The 7-class Muc-trained model is working ok, but there are a couple of issues. First of all, it often fails to detect a complete date. Go to the Stanford NER demo page, select the model english.muc.7class.distsim.crf.ser.gz and enter the text "Barack Hussein Obama was born on 4 August 1961.". The output would be like this:
Barack Hussein Obama was born on 4 August 1961.
Potential tags:
LOCATION
TIME
PERSON
ORGANIZATION
MONEY
PERCENT
DATE
As you can see, the month and the year were tagged, but not the date of the month. BTW, not all of the Barack Obama's name was tagged either. Surely, I used a bit non-standard format of the date, but this format occurs frequently on the Web.
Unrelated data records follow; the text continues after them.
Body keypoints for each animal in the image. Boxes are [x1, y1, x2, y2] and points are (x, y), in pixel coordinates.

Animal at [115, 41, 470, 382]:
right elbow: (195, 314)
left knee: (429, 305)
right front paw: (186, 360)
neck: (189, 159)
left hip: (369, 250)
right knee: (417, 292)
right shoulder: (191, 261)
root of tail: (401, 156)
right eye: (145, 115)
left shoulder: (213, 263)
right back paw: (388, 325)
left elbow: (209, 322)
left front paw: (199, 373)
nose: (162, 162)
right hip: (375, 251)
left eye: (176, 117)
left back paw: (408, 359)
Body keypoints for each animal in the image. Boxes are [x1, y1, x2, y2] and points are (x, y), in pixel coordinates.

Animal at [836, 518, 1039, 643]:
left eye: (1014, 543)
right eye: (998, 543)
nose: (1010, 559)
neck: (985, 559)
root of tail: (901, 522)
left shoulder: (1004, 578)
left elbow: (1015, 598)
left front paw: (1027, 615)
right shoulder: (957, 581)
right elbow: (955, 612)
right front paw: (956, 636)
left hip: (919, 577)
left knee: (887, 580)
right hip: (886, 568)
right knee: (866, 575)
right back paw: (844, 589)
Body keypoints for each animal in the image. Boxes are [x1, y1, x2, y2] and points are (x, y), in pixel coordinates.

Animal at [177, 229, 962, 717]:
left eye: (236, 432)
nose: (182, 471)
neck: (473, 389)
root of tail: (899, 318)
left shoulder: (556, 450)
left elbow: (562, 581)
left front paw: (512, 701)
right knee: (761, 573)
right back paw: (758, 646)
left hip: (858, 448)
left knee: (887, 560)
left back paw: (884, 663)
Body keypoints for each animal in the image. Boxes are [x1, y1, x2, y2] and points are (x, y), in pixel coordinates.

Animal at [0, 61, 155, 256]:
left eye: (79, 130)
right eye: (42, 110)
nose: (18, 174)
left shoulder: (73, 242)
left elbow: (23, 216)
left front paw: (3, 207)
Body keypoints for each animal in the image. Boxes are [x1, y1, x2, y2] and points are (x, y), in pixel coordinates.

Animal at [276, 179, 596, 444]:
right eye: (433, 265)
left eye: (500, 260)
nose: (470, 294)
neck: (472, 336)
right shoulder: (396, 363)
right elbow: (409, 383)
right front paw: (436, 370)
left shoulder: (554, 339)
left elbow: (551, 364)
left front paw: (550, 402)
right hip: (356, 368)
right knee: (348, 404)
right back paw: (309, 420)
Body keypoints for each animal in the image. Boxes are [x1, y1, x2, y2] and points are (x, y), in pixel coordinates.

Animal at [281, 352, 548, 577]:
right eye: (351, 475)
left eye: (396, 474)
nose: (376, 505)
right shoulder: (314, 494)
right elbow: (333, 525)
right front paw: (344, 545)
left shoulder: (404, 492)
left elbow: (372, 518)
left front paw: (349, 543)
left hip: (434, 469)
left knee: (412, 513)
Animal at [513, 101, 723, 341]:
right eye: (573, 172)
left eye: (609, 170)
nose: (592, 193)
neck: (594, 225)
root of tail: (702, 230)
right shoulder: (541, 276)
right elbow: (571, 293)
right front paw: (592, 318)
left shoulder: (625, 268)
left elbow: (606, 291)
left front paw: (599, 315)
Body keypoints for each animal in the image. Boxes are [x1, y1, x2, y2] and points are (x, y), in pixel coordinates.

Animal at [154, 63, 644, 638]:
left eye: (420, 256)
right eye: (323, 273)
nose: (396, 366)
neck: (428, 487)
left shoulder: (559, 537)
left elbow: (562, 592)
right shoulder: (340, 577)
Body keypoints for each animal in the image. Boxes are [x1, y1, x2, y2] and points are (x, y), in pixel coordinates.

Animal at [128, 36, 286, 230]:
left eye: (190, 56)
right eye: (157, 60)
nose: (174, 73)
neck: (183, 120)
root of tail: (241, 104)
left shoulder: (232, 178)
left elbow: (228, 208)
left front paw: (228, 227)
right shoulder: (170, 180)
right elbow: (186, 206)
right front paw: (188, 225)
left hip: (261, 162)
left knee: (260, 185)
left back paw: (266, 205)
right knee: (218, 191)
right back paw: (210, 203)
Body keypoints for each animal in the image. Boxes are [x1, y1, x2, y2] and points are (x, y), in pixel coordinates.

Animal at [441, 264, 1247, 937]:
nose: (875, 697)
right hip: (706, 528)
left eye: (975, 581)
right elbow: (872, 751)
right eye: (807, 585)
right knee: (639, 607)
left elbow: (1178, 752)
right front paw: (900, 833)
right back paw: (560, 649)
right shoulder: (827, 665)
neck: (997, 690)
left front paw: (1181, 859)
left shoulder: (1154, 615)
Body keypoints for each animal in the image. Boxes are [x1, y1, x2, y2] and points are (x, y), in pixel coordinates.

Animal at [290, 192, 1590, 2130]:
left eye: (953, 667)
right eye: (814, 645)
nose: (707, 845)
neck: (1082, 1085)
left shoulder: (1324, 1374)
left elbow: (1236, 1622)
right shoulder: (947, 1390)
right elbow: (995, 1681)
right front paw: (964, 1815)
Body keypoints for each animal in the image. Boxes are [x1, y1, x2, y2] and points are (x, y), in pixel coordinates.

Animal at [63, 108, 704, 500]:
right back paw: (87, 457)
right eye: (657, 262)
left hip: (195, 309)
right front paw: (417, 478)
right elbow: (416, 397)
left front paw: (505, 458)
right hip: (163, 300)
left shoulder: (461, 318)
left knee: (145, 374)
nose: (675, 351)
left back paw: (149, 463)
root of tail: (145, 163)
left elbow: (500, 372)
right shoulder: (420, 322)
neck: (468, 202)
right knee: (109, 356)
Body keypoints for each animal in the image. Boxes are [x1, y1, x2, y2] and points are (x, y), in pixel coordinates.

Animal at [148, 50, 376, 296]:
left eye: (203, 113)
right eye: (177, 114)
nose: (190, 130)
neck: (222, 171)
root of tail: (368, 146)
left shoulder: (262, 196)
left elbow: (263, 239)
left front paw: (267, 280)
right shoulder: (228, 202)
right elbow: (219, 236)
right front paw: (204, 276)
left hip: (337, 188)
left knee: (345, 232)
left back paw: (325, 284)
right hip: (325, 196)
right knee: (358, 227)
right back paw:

Another issue is that the statistical tagger does not support date standardization. For example, given the dates August 1961 and 4 August 1961, the statistical NER cannot provide standardized date representations such as 1961-08 and 1961-08-04, which are easy to process and compare.
How big is the deal? My evidence is mostly anecdotal as I do not have a large enough sample to obtain reliable results. Yet, in one of our custom question answering pipeline, I gained about 20% in accuracy by using a rule-based Stanford Temporal Tagger (SUTime), instead of the statistical NER.
Interestingly, the SUTime is enabled automatically with the StanfordCoreNLP pipeline by including the NER annotator. The catch, again, is that it is not included when you use the statistical NER directly. Not only the SUTime has better recall and precision, but it also returns dates in the normalized form. An example of using the SUTime is provided by Stanford folks.
Comments
I have personally found coreNLP to be super slow for this task. The tool I personally use for timestamp extraction is Natty (https://github.com/joestelmach/natty/). It has reasonably broad coverage (works really well on web-scale corpora like clueweb and common crawl) and it a lot faster than the CoreNLP NER pipeline.
Thank you! I will check your link. The speed is not a priority now, but the accuracy is.